**EXERCISE OBJECTIVE:**
Set the data down again so that every line matches exactly.

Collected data
────────────────

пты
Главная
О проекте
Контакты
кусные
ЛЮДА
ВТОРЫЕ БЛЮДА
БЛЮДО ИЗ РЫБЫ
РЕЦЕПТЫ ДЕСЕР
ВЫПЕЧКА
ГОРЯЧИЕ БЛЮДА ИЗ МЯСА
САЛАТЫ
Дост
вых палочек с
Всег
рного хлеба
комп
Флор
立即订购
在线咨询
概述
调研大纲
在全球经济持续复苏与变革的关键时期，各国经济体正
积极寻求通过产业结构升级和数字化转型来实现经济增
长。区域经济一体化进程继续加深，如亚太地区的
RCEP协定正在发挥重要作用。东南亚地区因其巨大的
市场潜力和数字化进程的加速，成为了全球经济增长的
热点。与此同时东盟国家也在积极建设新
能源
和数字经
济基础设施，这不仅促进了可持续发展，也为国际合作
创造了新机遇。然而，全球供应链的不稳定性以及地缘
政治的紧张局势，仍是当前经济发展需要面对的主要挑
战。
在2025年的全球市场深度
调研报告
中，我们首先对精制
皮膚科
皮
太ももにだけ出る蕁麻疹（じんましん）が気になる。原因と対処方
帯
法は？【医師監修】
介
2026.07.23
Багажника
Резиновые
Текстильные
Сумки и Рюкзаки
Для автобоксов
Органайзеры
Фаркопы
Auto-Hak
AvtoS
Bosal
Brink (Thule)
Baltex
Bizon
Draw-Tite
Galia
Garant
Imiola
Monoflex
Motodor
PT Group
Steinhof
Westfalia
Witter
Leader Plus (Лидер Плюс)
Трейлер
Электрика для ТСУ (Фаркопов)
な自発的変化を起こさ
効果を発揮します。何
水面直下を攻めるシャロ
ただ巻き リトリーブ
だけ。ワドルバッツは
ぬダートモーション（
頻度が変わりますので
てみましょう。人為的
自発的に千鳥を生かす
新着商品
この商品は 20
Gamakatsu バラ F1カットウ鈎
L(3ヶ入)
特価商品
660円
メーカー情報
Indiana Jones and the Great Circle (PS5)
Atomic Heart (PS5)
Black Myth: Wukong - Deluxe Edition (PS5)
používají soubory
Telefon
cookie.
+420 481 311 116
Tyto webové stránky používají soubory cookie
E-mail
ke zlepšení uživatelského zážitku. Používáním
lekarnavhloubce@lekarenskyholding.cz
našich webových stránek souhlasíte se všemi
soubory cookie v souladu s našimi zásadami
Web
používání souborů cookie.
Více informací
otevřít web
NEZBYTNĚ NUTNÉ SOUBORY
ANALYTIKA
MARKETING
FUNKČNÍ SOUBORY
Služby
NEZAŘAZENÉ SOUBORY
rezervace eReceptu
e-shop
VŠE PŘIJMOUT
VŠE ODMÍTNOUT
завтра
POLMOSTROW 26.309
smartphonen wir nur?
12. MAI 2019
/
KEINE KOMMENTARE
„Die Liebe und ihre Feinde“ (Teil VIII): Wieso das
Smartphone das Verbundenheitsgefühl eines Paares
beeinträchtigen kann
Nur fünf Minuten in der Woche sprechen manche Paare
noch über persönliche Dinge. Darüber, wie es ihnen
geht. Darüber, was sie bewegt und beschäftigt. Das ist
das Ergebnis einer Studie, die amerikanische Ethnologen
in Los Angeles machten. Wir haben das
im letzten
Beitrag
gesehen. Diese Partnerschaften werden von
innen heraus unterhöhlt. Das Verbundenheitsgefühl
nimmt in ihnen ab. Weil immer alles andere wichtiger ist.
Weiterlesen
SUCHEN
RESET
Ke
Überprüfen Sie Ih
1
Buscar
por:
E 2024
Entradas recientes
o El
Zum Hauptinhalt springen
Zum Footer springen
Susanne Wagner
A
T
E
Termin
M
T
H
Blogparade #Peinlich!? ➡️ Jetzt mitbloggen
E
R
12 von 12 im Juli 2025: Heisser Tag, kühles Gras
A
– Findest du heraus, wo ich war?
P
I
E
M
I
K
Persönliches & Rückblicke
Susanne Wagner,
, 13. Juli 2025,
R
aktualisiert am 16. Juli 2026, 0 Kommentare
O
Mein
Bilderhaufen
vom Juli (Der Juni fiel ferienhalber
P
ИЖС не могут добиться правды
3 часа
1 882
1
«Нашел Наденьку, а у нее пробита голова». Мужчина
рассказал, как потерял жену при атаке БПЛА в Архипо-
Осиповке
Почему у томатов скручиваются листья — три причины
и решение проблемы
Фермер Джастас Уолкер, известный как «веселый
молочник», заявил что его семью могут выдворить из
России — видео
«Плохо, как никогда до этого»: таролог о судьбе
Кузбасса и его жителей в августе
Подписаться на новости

────────────────

**YOUR SOLUTION:**
пты
Главная
О проекте
Контакты
кусные
ЛЮДА
ВТОРЫЕ БЛЮДА
БЛЮДО ИЗ РЫБЫ
РЕЦЕПТЫ ДЕСЕР
ВЫПЕЧКА
ГОРЯЧИЕ БЛЮДА ИЗ МЯСА
САЛАТЫ
Дост
вых палочек с
Всег
рного хлеба
комп
Флор
立即订购
在线咨询
概述
调研大纲
在全球经济持续复苏与变革的关键时期，各国经济体正
积极寻求通过产业结构升级和数字化转型来实现经济增
长。区域经济一体化进程继续加深，如亚太地区的
RCEP协定正在发挥重要作用。东南亚地区因其巨大的
市场潜力和数字化进程的加速，成为了全球经济增长的
热点。与此同时东盟国家也在积极建设新
能源
和数字经
济基础设施，这不仅促进了可持续发展，也为国际合作
创造了新机遇。然而，全球供应链的不稳定性以及地缘
政治的紧张局势，仍是当前经济发展需要面对的主要挑
战。
在2025年的全球市场深度
调研报告
中，我们首先对精制
皮膚科
皮
太ももにだけ出る蕁麻疹（じんましん）が気になる。原因と対処方
帯
法は？【医師監修】
介
2026.07.23
Багажника
Резиновые
Текстильные
Сумки и Рюкзаки
Для автобоксов
Органайзеры
Фаркопы
Auto-Hak
AvtoS
Bosal
Brink (Thule)
Baltex
Bizon
Draw-Tite
Galia
Garant
Imiola
Monoflex
Motodor
PT Group
Steinhof
Westfalia
Witter
Leader Plus (Лидер Плюс)
Трейлер
Электрика для ТСУ (Фаркопов)
な自発的変化を起こさ
効果を発揮します。何
水面直下を攻めるシャロ
ただ巻き リトリーブ
だけ。ワドルバッツは
ぬダートモーション（
頻度が変わりますので
てみましょう。人為的
自発的に千鳥を生かす
新着商品
この商品は 20
Gamakatsu バラ F1カットウ鈎
L(3ヶ入)
特価商品
660円
メーカー情報
Indiana Jones and the Great Circle (PS5)
Atomic Heart (PS5)
Black Myth: Wukong - Deluxe Edition (PS5)
používají soubory
Telefon
cookie.
+420 481 311 116
Tyto webové stránky používají soubory cookie
E-mail
ke zlepšení uživatelského zážitku. Používáním
lekarnavhloubce@lekarenskyholding.cz
našich webových stránek souhlasíte se všemi
soubory cookie v souladu s našimi zásadami
Web
používání souborů cookie.
Více informací
otevřít web
NEZBYTNĚ NUTNÉ SOUBORY
ANALYTIKA
MARKETING
FUNKČNÍ SOUBORY
Služby
NEZAŘAZENÉ SOUBORY
rezervace eReceptu
e-shop
VŠE PŘIJMOUT
VŠE ODMÍTNOUT
завтра
POLMOSTROW 26.309
smartphonen wir nur?
12. MAI 2019
/
KEINE KOMMENTARE
„Die Liebe und ihre Feinde“ (Teil VIII): Wieso das
Smartphone das Verbundenheitsgefühl eines Paares
beeinträchtigen kann
Nur fünf Minuten in der Woche sprechen manche Paare
noch über persönliche Dinge. Darüber, wie es ihnen
geht. Darüber, was sie bewegt und beschäftigt. Das ist
das Ergebnis einer Studie, die amerikanische Ethnologen
in Los Angeles machten. Wir haben das
im letzten
Beitrag
gesehen. Diese Partnerschaften werden von
innen heraus unterhöhlt. Das Verbundenheitsgefühl
nimmt in ihnen ab. Weil immer alles andere wichtiger ist.
Weiterlesen
SUCHEN
RESET
Ke
Überprüfen Sie Ih
1
Buscar
por:
E 2024
Entradas recientes
o El
Zum Hauptinhalt springen
Zum Footer springen
Susanne Wagner
A
T
E
Termin
M
T
H
Blogparade #Peinlich!? ➡️ Jetzt mitbloggen
E
R
12 von 12 im Juli 2025: Heisser Tag, kühles Gras
A
– Findest du heraus, wo ich war?
P
I
E
M
I
K
Persönliches & Rückblicke
Susanne Wagner,
, 13. Juli 2025,
R
aktualisiert am 16. Juli 2026, 0 Kommentare
O
Mein
Bilderhaufen
vom Juli (Der Juni fiel ferienhalber
P
ИЖС не могут добиться правды
3 часа
1 882
1
«Нашел Наденьку, а у нее пробита голова». Мужчина
рассказал, как потерял жену при атаке БПЛА в Архипо-
Осиповке
Почему у томатов скручиваются листья — три причины
и решение проблемы
Фермер Джастас Уолкер, известный как «веселый
молочник», заявил что его семью могут выдворить из
России — видео
«Плохо, как никогда до этого»: таролог о судьбе
Кузбасса и его жителей в августе
Подписаться на новости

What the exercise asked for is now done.